> WORK REQUIRED: Reproduce every one of the records below verbatim, line for line.

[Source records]

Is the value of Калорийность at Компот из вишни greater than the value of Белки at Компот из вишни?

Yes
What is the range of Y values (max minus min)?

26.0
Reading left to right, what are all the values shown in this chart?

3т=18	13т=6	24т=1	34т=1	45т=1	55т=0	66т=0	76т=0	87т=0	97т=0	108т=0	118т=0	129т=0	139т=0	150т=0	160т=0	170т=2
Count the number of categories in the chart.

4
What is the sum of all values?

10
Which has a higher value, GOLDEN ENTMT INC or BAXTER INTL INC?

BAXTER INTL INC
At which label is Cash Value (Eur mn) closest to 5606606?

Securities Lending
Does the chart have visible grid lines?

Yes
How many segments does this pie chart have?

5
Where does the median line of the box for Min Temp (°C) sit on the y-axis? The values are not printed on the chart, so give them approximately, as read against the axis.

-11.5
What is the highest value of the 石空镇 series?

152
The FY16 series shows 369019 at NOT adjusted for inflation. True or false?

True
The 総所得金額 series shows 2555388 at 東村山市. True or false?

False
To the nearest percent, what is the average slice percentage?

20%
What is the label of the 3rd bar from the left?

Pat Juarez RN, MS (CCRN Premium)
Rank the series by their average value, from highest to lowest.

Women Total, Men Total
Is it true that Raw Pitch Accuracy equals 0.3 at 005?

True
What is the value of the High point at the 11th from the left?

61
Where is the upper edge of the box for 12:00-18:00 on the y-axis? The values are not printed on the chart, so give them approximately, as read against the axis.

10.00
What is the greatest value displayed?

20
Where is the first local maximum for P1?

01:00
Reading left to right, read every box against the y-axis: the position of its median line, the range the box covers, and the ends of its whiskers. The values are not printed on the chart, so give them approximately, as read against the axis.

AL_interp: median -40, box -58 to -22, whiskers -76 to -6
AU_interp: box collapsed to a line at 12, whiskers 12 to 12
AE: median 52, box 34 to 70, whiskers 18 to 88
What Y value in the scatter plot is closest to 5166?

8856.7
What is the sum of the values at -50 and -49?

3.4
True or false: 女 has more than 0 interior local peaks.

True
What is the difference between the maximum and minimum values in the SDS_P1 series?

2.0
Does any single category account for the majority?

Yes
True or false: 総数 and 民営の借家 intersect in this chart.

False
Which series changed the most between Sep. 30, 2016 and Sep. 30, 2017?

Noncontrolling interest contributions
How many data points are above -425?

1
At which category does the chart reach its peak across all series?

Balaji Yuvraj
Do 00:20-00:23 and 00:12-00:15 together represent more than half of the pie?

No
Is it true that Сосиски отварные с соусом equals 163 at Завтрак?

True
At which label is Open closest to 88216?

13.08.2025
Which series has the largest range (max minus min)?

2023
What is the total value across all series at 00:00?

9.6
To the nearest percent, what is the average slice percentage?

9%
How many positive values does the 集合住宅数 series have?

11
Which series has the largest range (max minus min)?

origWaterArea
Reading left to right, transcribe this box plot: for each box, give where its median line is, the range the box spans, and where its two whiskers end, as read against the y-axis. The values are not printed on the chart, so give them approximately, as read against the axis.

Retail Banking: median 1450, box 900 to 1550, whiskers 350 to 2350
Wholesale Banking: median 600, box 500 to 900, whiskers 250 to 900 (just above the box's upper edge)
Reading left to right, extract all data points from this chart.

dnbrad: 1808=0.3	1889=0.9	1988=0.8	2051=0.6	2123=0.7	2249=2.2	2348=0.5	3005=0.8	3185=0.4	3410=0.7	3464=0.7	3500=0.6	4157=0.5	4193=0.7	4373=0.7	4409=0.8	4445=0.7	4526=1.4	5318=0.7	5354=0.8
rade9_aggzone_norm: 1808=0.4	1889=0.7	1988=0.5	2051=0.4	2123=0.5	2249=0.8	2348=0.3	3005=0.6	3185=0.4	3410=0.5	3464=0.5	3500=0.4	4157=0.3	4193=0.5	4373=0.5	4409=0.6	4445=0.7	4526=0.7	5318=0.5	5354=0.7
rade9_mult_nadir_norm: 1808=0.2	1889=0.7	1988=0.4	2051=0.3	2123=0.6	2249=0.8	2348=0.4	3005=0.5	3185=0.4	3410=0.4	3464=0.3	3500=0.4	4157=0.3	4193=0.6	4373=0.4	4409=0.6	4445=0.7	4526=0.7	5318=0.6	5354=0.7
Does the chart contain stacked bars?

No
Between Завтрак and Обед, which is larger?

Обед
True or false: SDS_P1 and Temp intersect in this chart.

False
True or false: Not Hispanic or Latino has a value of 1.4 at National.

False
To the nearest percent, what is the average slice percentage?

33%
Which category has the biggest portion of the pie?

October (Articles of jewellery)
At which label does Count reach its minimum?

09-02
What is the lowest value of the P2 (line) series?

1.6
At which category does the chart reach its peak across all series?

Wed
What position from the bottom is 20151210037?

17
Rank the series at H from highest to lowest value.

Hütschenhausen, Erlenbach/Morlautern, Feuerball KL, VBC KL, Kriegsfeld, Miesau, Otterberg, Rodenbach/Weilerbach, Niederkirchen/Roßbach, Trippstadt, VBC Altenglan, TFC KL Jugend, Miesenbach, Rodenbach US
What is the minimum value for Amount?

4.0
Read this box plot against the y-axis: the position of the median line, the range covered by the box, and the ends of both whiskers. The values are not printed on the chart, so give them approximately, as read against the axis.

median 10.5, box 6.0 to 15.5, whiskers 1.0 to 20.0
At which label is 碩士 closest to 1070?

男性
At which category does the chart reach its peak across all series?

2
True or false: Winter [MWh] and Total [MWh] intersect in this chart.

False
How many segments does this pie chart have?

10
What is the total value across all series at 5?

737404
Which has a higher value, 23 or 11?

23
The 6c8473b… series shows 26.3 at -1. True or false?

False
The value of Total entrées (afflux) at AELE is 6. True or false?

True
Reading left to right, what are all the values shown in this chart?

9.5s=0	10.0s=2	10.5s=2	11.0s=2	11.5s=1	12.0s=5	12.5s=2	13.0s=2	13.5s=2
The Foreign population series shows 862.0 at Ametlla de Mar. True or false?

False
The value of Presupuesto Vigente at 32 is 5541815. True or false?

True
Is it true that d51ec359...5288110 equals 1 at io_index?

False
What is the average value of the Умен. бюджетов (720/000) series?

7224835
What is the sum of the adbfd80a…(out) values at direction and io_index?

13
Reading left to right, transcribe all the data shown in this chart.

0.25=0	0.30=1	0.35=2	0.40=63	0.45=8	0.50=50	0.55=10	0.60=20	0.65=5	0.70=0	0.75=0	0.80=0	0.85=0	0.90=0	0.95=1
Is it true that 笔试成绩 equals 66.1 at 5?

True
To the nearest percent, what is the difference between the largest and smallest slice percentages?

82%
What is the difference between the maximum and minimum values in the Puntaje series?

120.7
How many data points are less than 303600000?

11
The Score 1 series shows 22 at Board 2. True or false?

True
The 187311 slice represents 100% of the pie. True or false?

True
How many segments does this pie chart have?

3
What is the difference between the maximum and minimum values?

> TASK ANSWER:
Is the value of Калорийность at Компот из вишни greater than the value of Белки at Компот из вишни?

Yes
What is the range of Y values (max minus min)?

26.0
Reading left to right, what are all the values shown in this chart?

3т=18	13т=6	24т=1	34т=1	45т=1	55т=0	66т=0	76т=0	87т=0	97т=0	108т=0	118т=0	129т=0	139т=0	150т=0	160т=0	170т=2
Count the number of categories in the chart.

4
What is the sum of all values?

10
Which has a higher value, GOLDEN ENTMT INC or BAXTER INTL INC?

BAXTER INTL INC
At which label is Cash Value (Eur mn) closest to 5606606?

Securities Lending
Does the chart have visible grid lines?

Yes
How many segments does this pie chart have?

5
Where does the median line of the box for Min Temp (°C) sit on the y-axis? The values are not printed on the chart, so give them approximately, as read against the axis.

-11.5
What is the highest value of the 石空镇 series?

152
The FY16 series shows 369019 at NOT adjusted for inflation. True or false?

True
The 総所得金額 series shows 2555388 at 東村山市. True or false?

False
To the nearest percent, what is the average slice percentage?

20%
What is the label of the 3rd bar from the left?

Pat Juarez RN, MS (CCRN Premium)
Rank the series by their average value, from highest to lowest.

Women Total, Men Total
Is it true that Raw Pitch Accuracy equals 0.3 at 005?

True
What is the value of the High point at the 11th from the left?

61
Where is the upper edge of the box for 12:00-18:00 on the y-axis? The values are not printed on the chart, so give them approximately, as read against the axis.

10.00
What is the greatest value displayed?

20
Where is the first local maximum for P1?

01:00
Reading left to right, read every box against the y-axis: the position of its median line, the range the box covers, and the ends of its whiskers. The values are not printed on the chart, so give them approximately, as read against the axis.

AL_interp: median -40, box -58 to -22, whiskers -76 to -6
AU_interp: box collapsed to a line at 12, whiskers 12 to 12
AE: median 52, box 34 to 70, whiskers 18 to 88
What Y value in the scatter plot is closest to 5166?

8856.7
What is the sum of the values at -50 and -49?

3.4
True or false: 女 has more than 0 interior local peaks.

True
What is the difference between the maximum and minimum values in the SDS_P1 series?

2.0
Does any single category account for the majority?

Yes
True or false: 総数 and 民営の借家 intersect in this chart.

False
Which series changed the most between Sep. 30, 2016 and Sep. 30, 2017?

Noncontrolling interest contributions
How many data points are above -425?

1
At which category does the chart reach its peak across all series?

Balaji Yuvraj
Do 00:20-00:23 and 00:12-00:15 together represent more than half of the pie?

No
Is it true that Сосиски отварные с соусом equals 163 at Завтрак?

True
At which label is Open closest to 88216?

13.08.2025
Which series has the largest range (max minus min)?

2023
What is the total value across all series at 00:00?

9.6
To the nearest percent, what is the average slice percentage?

9%
How many positive values does the 集合住宅数 series have?

11
Which series has the largest range (max minus min)?

origWaterArea
Reading left to right, transcribe this box plot: for each box, give where its median line is, the range the box spans, and where its two whiskers end, as read against the y-axis. The values are not printed on the chart, so give them approximately, as read against the axis.

Retail Banking: median 1450, box 900 to 1550, whiskers 350 to 2350
Wholesale Banking: median 600, box 500 to 900, whiskers 250 to 900 (just above the box's upper edge)
Reading left to right, extract all data points from this chart.

dnbrad: 1808=0.3	1889=0.9	1988=0.8	2051=0.6	2123=0.7	2249=2.2	2348=0.5	3005=0.8	3185=0.4	3410=0.7	3464=0.7	3500=0.6	4157=0.5	4193=0.7	4373=0.7	4409=0.8	4445=0.7	4526=1.4	5318=0.7	5354=0.8
rade9_aggzone_norm: 1808=0.4	1889=0.7	1988=0.5	2051=0.4	2123=0.5	2249=0.8	2348=0.3	3005=0.6	3185=0.4	3410=0.5	3464=0.5	3500=0.4	4157=0.3	4193=0.5	4373=0.5	4409=0.6	4445=0.7	4526=0.7	5318=0.5	5354=0.7
rade9_mult_nadir_norm: 1808=0.2	1889=0.7	1988=0.4	2051=0.3	2123=0.6	2249=0.8	2348=0.4	3005=0.5	3185=0.4	3410=0.4	3464=0.3	3500=0.4	4157=0.3	4193=0.6	4373=0.4	4409=0.6	4445=0.7	4526=0.7	5318=0.6	5354=0.7
Does the chart contain stacked bars?

No
Between Завтрак and Обед, which is larger?

Обед
True or false: SDS_P1 and Temp intersect in this chart.

False
True or false: Not Hispanic or Latino has a value of 1.4 at National.

False
To the nearest percent, what is the average slice percentage?

33%
Which category has the biggest portion of the pie?

October (Articles of jewellery)
At which label does Count reach its minimum?

09-02
What is the lowest value of the P2 (line) series?

1.6
At which category does the chart reach its peak across all series?

Wed
What position from the bottom is 20151210037?

17
Rank the series at H from highest to lowest value.

Hütschenhausen, Erlenbach/Morlautern, Feuerball KL, VBC KL, Kriegsfeld, Miesau, Otterberg, Rodenbach/Weilerbach, Niederkirchen/Roßbach, Trippstadt, VBC Altenglan, TFC KL Jugend, Miesenbach, Rodenbach US
What is the minimum value for Amount?

4.0
Read this box plot against the y-axis: the position of the median line, the range covered by the box, and the ends of both whiskers. The values are not printed on the chart, so give them approximately, as read against the axis.

median 10.5, box 6.0 to 15.5, whiskers 1.0 to 20.0
At which label is 碩士 closest to 1070?

男性
At which category does the chart reach its peak across all series?

2
True or false: Winter [MWh] and Total [MWh] intersect in this chart.

False
How many segments does this pie chart have?

10
What is the total value across all series at 5?

737404
Which has a higher value, 23 or 11?

23
The 6c8473b… series shows 26.3 at -1. True or false?

False
The value of Total entrées (afflux) at AELE is 6. True or false?

True
Reading left to right, what are all the values shown in this chart?

9.5s=0	10.0s=2	10.5s=2	11.0s=2	11.5s=1	12.0s=5	12.5s=2	13.0s=2	13.5s=2
The Foreign population series shows 862.0 at Ametlla de Mar. True or false?

False
The value of Presupuesto Vigente at 32 is 5541815. True or false?

True
Is it true that d51ec359...5288110 equals 1 at io_index?

False
What is the average value of the Умен. бюджетов (720/000) series?

7224835
What is the sum of the adbfd80a…(out) values at direction and io_index?

13
Reading left to right, transcribe all the data shown in this chart.

0.25=0	0.30=1	0.35=2	0.40=63	0.45=8	0.50=50	0.55=10	0.60=20	0.65=5	0.70=0	0.75=0	0.80=0	0.85=0	0.90=0	0.95=1
Is it true that 笔试成绩 equals 66.1 at 5?

True
To the nearest percent, what is the difference between the largest and smallest slice percentages?

82%
What is the difference between the maximum and minimum values in the Puntaje series?

120.7
How many data points are less than 303600000?

11
The Score 1 series shows 22 at Board 2. True or false?

True
The 187311 slice represents 100% of the pie. True or false?

True
How many segments does this pie chart have?

3
What is the difference between the maximum and minimum values?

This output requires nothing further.